Every (Interweave Knits Spring 2007) Change is Yoga

My lovely Interweave Knits, what has happened to thee?

I was just getting over the news that Yoga Journal has been sucked into the maelstrom of women's fashion magazines, since its purchase by Redbook. I still have a subscription, which comes as a freebie with the yoga insurance that I purchase through a California health and fitness insurance company. But they lost me when they added a fashion section, weight-loss articles, and spa treatments in a higher proportion than yoga articles. The magazine arrives in the mailbox and now travels almost directly to the recycling bin. Now poor little Knits is taking on the appearance of every other knitting-fashion magazine on the market.

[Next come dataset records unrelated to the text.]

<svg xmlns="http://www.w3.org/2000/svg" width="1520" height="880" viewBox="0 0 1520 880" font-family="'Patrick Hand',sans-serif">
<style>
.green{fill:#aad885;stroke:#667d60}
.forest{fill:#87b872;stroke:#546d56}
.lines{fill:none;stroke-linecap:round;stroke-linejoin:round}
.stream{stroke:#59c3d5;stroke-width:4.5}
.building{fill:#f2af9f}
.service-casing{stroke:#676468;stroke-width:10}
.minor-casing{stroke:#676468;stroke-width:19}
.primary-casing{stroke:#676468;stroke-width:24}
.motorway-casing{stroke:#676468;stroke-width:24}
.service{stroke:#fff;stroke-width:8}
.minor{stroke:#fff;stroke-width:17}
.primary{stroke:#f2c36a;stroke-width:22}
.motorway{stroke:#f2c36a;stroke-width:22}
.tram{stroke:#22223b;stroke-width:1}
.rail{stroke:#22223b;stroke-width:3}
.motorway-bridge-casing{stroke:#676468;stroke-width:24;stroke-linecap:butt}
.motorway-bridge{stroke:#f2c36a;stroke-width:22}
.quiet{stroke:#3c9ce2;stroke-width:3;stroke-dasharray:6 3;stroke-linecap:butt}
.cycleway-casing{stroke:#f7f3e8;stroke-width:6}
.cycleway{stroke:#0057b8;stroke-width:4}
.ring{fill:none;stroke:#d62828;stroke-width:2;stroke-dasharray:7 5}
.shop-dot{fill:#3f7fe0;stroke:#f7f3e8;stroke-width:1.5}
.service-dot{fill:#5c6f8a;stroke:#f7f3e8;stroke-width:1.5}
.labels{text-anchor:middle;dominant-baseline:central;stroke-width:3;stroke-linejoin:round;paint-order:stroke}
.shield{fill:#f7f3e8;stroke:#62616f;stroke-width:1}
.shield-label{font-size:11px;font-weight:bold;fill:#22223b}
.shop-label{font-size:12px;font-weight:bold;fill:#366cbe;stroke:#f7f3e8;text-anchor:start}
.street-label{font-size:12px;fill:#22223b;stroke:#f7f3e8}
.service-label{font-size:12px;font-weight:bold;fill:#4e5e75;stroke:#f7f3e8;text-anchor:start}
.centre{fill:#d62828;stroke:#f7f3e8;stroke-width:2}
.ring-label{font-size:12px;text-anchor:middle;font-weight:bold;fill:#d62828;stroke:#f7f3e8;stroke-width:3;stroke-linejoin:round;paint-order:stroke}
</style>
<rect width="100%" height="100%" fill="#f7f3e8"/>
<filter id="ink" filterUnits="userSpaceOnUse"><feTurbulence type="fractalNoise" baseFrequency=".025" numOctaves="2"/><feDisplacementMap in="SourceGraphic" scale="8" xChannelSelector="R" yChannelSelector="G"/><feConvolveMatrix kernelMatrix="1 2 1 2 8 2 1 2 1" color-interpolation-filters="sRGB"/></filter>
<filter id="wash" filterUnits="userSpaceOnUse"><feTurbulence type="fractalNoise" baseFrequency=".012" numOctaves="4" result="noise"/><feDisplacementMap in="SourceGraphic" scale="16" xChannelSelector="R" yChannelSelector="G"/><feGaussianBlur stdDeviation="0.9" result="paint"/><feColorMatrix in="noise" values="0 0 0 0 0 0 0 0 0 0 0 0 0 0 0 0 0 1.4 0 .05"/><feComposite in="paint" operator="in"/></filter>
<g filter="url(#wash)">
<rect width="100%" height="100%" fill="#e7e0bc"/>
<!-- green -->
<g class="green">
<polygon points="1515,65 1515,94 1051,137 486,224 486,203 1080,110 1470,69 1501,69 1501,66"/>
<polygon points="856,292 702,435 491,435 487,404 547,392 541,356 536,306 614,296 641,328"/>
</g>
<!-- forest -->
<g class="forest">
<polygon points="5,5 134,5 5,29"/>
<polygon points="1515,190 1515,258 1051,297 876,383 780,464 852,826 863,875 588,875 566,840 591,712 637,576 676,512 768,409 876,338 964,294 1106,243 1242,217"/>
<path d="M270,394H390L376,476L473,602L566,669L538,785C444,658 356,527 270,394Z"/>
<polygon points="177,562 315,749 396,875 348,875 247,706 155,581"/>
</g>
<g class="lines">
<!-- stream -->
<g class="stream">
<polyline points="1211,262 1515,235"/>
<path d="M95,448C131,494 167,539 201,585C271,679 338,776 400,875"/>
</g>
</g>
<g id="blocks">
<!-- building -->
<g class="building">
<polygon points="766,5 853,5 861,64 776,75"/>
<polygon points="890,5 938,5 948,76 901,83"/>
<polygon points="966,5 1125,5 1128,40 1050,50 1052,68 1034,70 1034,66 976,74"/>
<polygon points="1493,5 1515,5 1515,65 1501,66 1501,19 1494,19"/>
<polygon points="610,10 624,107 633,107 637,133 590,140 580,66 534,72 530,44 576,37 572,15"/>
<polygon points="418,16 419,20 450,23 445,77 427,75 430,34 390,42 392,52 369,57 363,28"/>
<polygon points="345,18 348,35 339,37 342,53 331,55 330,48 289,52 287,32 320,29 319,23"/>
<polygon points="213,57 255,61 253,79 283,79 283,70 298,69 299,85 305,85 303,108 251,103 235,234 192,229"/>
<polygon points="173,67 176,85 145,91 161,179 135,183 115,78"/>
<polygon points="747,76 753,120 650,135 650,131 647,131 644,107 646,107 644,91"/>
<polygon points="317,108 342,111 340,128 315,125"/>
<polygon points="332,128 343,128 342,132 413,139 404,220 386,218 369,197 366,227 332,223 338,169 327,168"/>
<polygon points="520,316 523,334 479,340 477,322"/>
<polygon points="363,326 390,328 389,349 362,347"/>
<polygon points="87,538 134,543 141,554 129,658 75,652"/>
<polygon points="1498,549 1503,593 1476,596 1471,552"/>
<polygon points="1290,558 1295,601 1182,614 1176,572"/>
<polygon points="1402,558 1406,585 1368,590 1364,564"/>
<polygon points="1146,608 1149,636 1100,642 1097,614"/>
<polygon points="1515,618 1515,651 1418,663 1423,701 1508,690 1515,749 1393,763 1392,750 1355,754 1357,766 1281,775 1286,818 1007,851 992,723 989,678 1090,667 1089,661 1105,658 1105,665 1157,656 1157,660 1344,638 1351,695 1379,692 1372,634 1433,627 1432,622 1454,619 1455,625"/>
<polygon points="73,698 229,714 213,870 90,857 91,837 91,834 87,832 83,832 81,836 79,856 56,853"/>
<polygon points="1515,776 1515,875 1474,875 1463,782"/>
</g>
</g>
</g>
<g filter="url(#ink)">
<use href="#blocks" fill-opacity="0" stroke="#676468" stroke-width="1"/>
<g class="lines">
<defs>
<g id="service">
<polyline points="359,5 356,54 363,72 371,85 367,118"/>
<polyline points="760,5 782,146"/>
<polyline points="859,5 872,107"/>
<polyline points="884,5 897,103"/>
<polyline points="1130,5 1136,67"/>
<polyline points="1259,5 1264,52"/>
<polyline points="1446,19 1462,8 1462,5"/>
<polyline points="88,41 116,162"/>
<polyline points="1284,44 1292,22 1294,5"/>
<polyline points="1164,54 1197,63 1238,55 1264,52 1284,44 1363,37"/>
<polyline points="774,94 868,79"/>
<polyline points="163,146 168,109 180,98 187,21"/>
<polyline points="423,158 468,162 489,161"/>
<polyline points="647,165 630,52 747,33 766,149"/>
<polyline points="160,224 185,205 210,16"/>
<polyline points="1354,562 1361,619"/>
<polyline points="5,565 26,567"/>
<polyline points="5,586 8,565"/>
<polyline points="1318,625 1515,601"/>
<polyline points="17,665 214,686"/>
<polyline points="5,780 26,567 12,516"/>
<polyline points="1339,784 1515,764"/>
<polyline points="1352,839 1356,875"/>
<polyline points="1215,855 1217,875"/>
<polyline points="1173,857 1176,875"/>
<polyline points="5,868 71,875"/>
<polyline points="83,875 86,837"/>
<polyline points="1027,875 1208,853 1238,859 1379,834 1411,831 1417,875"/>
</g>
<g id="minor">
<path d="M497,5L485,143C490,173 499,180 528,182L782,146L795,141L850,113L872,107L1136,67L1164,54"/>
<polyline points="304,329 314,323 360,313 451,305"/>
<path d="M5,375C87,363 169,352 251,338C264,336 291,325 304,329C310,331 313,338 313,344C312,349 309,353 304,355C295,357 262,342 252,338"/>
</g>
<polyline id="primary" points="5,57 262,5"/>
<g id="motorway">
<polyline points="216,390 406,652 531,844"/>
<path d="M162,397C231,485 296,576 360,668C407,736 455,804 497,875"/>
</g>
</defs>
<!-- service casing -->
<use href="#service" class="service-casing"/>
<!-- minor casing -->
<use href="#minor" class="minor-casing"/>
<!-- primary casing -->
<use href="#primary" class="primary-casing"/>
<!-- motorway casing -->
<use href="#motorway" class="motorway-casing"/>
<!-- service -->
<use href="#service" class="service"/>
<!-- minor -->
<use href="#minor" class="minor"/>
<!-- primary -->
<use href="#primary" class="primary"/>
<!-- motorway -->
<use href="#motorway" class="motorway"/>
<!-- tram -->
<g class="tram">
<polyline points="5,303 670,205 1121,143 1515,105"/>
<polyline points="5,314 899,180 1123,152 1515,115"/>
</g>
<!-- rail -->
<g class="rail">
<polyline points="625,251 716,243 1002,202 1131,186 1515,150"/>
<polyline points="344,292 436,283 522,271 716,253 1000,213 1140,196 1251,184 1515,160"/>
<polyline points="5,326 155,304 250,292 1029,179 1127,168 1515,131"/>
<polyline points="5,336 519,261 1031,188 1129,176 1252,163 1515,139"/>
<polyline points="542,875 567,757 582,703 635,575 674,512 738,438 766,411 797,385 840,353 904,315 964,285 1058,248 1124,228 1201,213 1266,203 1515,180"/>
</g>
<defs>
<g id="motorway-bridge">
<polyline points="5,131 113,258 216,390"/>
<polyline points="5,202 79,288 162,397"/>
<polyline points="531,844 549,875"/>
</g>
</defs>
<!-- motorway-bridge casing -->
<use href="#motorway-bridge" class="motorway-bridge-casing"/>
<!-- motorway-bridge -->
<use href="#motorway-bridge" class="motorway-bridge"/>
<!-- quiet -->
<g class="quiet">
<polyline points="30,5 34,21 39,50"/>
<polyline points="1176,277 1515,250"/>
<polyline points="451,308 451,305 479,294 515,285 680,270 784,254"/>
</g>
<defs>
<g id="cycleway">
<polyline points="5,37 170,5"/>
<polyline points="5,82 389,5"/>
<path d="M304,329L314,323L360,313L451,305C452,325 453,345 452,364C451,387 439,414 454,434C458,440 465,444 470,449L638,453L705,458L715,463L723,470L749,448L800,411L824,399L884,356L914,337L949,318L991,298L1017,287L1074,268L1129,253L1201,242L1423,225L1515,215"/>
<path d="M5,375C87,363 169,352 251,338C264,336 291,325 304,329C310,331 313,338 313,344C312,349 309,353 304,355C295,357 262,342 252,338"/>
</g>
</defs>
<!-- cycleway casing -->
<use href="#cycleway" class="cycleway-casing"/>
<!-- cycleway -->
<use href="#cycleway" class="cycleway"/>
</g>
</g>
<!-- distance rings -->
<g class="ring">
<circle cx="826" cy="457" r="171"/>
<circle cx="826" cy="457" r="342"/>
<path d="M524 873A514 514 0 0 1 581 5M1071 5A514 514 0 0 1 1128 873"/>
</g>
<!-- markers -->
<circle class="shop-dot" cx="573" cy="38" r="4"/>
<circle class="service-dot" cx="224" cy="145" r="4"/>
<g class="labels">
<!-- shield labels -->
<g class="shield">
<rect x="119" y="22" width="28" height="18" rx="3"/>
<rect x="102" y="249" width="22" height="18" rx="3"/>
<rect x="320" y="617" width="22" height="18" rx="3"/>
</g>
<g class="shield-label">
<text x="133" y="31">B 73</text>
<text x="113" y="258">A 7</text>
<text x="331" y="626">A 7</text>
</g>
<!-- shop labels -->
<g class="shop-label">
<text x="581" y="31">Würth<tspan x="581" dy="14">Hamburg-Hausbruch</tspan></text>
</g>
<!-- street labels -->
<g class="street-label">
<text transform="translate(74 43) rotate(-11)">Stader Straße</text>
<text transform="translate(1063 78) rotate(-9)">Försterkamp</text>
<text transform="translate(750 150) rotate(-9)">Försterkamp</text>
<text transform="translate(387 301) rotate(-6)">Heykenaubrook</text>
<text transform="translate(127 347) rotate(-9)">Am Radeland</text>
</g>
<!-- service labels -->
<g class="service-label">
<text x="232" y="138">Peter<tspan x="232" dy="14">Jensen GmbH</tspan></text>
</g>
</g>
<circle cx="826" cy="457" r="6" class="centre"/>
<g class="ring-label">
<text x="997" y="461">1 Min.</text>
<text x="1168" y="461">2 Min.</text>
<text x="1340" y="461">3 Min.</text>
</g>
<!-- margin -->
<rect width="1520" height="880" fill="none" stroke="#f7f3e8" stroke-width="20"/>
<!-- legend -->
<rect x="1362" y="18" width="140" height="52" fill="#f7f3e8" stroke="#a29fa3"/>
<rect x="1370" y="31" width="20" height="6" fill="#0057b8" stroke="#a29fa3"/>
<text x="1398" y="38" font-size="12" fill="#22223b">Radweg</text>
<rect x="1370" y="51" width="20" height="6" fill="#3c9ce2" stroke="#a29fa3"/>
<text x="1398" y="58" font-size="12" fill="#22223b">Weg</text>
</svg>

Didn't you appreciate the calm of this magazine? Nothing flashy in the way of typeface or layouts. Good, large, clear pictures of the designs, on models close enough to real women but beautiful enough to make you want to spend some time with their make-up person or stylist. Consistency in presentation, tone, lay-out. Real settings. Cafes, coffee shops, sidewalks, but in some romantic, seaside-ish place, where you could imagine having time enough to knit, wander, sip a cup of tea and watch the waves break on the beach.

And one design, one designer, one pattern per page. Large, lucid pictures. Often, a pattern that fit onto two pages. Easy to read, easy to follow. And once you finished gazing at that design, reading through its instructions, deciding whether to place it in the mental to-do category or on the not-me list, you could go on to the next pattern with a clear mind. No distracting advertisements, no competing pictures of other designs jostling for attention. A mindful experience of reading a knitting magazine.

At first glance, the Spring 2007 issue seems so much more a cousin to every other knitting magazine, with themed lay outs and patterns relegated to the back of the book. I'm prepared to back down on this. I've only skimmed the magazine, as I was on an afternoon escape out of the house, going to sit at a coffee shop and read The Heart of Yoga. I'm more than willing to take a closer look. And I did love the designs. Is it possible that I'm becoming a groupie? But, as Fig and Plum notes, Must. Make. Bonsai.


And I love the look of Wenlan Chia's incredible piece, and could imagine knitting it for someone.

And even the knitted thong, that is sure to become the darling of all internet chatter on knitting blogs, intrigued me, mainly as concept rather than execution. You gotta hand it to someone who knits a lace thong, then displays it for the world to see.

But, oh, I did love the quiet focus of the old design. "Every change is yoga," says Desikachar in The Heart of Yoga, meaning that everything, everywhere, changes. And when we manage to accept the change, we are doing yoga, in the sense that we're finding ourselves someplace new, someplace where we couldn't have expected to be. You could be touching your toes, or learning to accept the design of your favorite knitting magazine.